— Data for this task —
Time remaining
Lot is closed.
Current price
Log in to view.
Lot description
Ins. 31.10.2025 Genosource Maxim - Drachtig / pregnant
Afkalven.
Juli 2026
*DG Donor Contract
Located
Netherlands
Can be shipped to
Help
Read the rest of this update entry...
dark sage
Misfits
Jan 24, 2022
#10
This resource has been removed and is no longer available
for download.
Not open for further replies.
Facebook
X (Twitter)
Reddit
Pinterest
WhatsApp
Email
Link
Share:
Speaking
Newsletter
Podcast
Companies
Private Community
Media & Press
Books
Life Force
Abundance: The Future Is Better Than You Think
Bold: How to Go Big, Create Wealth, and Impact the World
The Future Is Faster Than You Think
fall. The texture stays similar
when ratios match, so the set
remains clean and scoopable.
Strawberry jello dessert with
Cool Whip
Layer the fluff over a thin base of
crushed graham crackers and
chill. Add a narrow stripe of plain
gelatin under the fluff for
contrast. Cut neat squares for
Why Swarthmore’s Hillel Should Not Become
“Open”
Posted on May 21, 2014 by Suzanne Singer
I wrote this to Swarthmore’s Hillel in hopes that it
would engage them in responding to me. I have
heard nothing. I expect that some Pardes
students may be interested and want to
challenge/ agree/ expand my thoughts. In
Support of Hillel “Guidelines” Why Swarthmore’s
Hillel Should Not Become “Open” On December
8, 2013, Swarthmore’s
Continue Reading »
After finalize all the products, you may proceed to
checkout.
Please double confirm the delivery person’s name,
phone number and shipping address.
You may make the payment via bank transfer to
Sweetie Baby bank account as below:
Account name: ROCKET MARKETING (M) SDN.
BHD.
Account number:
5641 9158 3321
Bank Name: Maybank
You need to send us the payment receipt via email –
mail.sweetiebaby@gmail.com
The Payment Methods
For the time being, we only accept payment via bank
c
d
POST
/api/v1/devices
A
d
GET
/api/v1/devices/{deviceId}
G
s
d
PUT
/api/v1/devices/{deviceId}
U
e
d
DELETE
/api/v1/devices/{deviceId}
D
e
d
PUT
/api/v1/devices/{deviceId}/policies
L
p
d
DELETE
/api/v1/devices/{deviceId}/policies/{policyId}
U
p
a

— Assignment —
From the entries, copy every line in which the word "fluff" occurs.

— Response box —
Layer the fluff over a thin base of
gelatin under the fluff for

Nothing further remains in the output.